**Work to complete:**
**a.** In the goat neck lump thread, what does liz say can cause an enlarged thyroid?
**b.** Write out the part of the goat neck lump thread between "I just went" and "now. Any ideas?", inclusive.

**Page excerpt:**

━━━━━━━━━━━━━━━━━━━━

# Goose egg size knot on my goat's neck



## Stacie1205 (Mar 26, 2011)

I just went out to feed in the rain and noticed my lamancha/nubian doe has a goose egg sized knot on the right side of her neck. At first I thought it was a swelling under her chin but it is round and hard, doesn't feell like fluid, feels like I can kinda move it a little. I know a pic would help but its raining out and I don't have lights in their shelter so I don't think it would turn out good enough. Does this sound like anything anyone else has seen? I didn't notice it yesterday but maybe it was there but a lot smaller? She is one of my escape artist so she has been out off and on a little this week but so far, I think I got them in good now. She is also expecting and I would think should kid soon. she has had an udder for a while now. Any ideas?


----------



## liz (Oct 5, 2007)

Has she had any vaccinations in that area? Is this in her throat area on the right side of where her esophogus is? Could be an enlarged thyroid that can be caused by an iodine deficiency.


----------



## Stacie1205 (Mar 26, 2011)

No, no vaccinations. Yes this is on the right of her esophagus but not directly under her head, maybe an inch or 2 below it. My first thought was bottle jaw but it is not near her jaw and a little below her head. It is hard and I can cup it with my hand just like holding and egg. They have minerals and dairy goat specific feed, alphalpha pellets and grass hay along with her little escapes out to browse this past week. They do have a little grass growing in their pen also. She doesn't act off or even like it bothers her. Not sensitive or anything.Feels like when I had a hold of it I could move it around a little.


----------



## packhillboers (Feb 2, 2011)

Has it come on suddenly?


----------



## Stacie1205 (Mar 26, 2011)

I didn't notice it yesterday and it jumpedright out at today. Plus she is the only doe left to kid so I have been watching her closed than the others but admittedly looking more at the other end :roll:


----------



## nancy d (Oct 5, 2007)

If you shave her neck where this lump is & examine it closely you might find an entry wound where a nail or stick or even bee sting or whatnot penetrated, then draw out any puss & send it to a lab to be sure.
Wear rubber gloves eye protection & dont let any exudate on the ground.
I dont know about CL lumps but this sounds pretty big for that??


----------



## nubians2 (Feb 20, 2011)

I didn't think CL came on that fast. It is gradual and usually closer to the size of a quarter I thought. 

How far along is she is her pregnancy?


----------



## Stacie1205 (Mar 26, 2011)

━━━━━━━━━━━━━━━━━━━━

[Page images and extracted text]
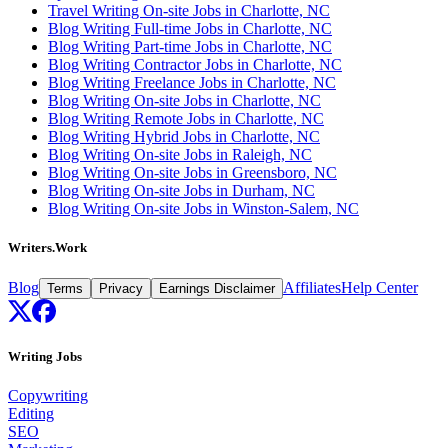
Travel Writing On-site Jobs in Charlotte, NC
Blog Writing Full-time Jobs in Charlotte, NC
Blog Writing Part-time Jobs in Charlotte, NC
Blog Writing Contractor Jobs in Charlotte, NC
Blog Writing Freelance Jobs in Charlotte, NC
Blog Writing On-site Jobs in Charlotte, NC
Blog Writing Remote Jobs in Charlotte, NC
Blog Writing Hybrid Jobs in Charlotte, NC
Blog Writing On-site Jobs in Raleigh, NC
Blog Writing On-site Jobs in Greensboro, NC
Blog Writing On-site Jobs in Durham, NC
Blog Writing On-site Jobs in Winston-Salem, NC
Writers.Work
Blog
Affiliates
Help Center
Terms
Privacy
Earnings Disclaimer
Writing Jobs
Copywriting
Editing
SEO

━━━━━━━━━━━━━━━━━━━━

**Answers to the exercise:**
**a.** An iodine deficiency.

**b.**
I just went out to feed in the rain and noticed my lamancha/nubian doe has a goose egg sized knot on the right side of her neck. At first I thought it was a swelling under her chin but it is round and hard, doesn't feell like fluid, feels like I can kinda move it a little. I know a pic would help but its raining out and I don't have lights in their shelter so I don't think it would turn out good enough. Does this sound like anything anyone else has seen? I didn't notice it yesterday but maybe it was there but a lot smaller? She is one of my escape artist so she has been out off and on a little this week but so far, I think I got them in good now. She is also expecting and I would think should kid soon. she has had an udder for a while now. Any ideas?